- Exercise set
1. Output the part of the flamenco passage that opens with the words containing "When I sing" and closes with "gift for me.", copying it word for word.
2. Go on with the passage about flamenco, starting after its last line.

- Extract
When I sing and dance flamenco, I have to connect with the pain, because flamenco comes from pain. Pain can be a power: you can wake up through pain, no? Like with fire. Flamenco is that for me; through flamenco I am awake, and I use it to develop consciousness. This was my instrument to liberate myself to become a free woman. Flamenco was my instrument to give a life to my children, to fight against a system here that wants to make me a victim like my mother—no, I use flamenco and I was famous, instead of a victim. Flamenco was a gift for me.

Maria at Teatro Colon, Argentina.

- Record excerpts
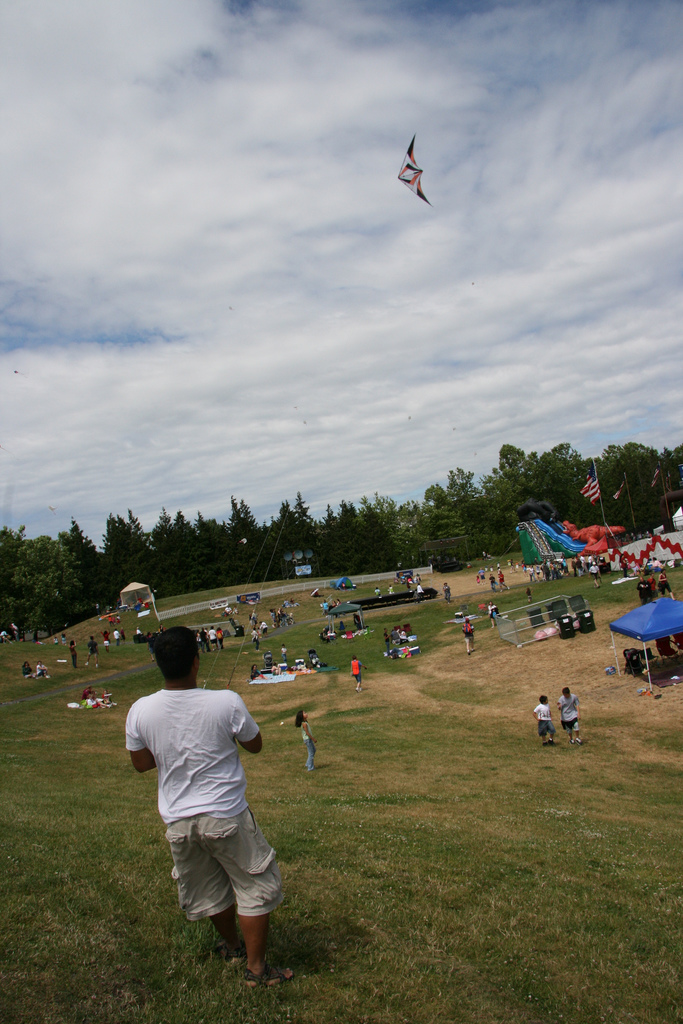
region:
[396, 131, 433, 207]
kite flying in the sky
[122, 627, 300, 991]
man is standing in the grass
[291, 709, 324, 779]
girl looking up at the sky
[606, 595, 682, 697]
blue tent is set up on grass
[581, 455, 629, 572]
American flag attached to a pole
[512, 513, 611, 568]
large blow up bounce houses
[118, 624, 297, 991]
man is flying a kite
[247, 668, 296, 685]
blanket laying on the grass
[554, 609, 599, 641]
two black garbage cans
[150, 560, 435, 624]
white fence around grassy hill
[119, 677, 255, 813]
man wearing a white tee shirt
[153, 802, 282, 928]
man wearing brown shorts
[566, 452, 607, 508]
american flag in the sky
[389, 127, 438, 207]
kite flying through the sky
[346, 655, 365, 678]
man wearing a orange shirt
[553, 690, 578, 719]
man wearing a grey shirt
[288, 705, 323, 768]
girl looking up at the kite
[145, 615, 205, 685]
man with black hair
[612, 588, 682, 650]
blue tent in the field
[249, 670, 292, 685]
blanket on the ground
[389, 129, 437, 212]
Kite in the sky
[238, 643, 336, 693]
People sitting on blankets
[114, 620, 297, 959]
Man flying a kite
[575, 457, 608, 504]
Flag on a post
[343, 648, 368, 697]
Woman in an orange vest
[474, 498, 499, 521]
green leaves on the tree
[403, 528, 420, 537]
green leaves on the tree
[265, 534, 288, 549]
green leaves on the tree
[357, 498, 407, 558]
green leaves on the tree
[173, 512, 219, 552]
green leaves on the tree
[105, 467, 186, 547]
green leaves on the tree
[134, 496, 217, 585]
green leaves on the tree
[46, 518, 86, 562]
green leaves on the tree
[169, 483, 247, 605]
green leaves on the tree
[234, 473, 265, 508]
green leaves on the tree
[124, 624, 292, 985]
Man wearing white shirt and cream shorts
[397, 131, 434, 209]
Red white and black kite flying in the sky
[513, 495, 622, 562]
large inflatable slide in background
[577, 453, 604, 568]
American Flag flying on pole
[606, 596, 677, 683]
Blue canopy with white poles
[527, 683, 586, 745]
Two boys wearing light shirts and dark shorts walking together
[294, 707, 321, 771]
Woman wearing blue jeans looking up at sky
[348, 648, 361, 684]
Woman in orange shirt walking on grass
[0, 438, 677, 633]
Row of thick green trees lining the park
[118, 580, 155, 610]
White canopy tent sitting near trees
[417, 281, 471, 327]
a white fluffy cloud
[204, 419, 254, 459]
a white fluffy cloud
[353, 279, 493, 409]
a white fluffy cloud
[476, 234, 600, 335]
a white fluffy cloud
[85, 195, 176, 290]
a white fluffy cloud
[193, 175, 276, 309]
a white fluffy cloud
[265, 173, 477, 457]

- Results by task
1.
When I sing and dance flamenco, I have to connect with the pain, because flamenco comes from pain. Pain can be a power: you can wake up through pain, no? Like with fire. Flamenco is that for me; through flamenco I am awake, and I use it to develop consciousness. This was my instrument to liberate myself to become a free woman. Flamenco was my instrument to give a life to my children, to fight against a system here that wants to make me a victim like my mother—no, I use flamenco and I was famous, instead of a victim. Flamenco was a gift for me.

2.
I show a lot of women through teaching flamenco to feel this power too, which is very beautiful. When I went to Holland, I was 25 and a little older, but my older daughter was already 8, and she came with me to my flamenco lessons. In Holland, women are very free, they are equal to men, but they are not in touch with their femininity. In the thirteen years I was in Holland, these women came to my lessons where they could express femininity, sexuality, and power at the same time with flamenco. I had a group of women and they were the best dancers, and there were also a lawyer, a judge, and a journalist among them—all career women. They saw me at a young age teaching them how to dance with my daughter next to me. This was a group of 12 people and at the end of the course of the year, 9 of them were pregnant. They were almost reaching an age they could not have children anymore. They were feminine women but very masculine in their way to achieve success only in their profession. They were suddenly inspired by the music and me and my daughter! They connected with their femininity and these are the moments I saw how I could change people’s lives. It’s a power.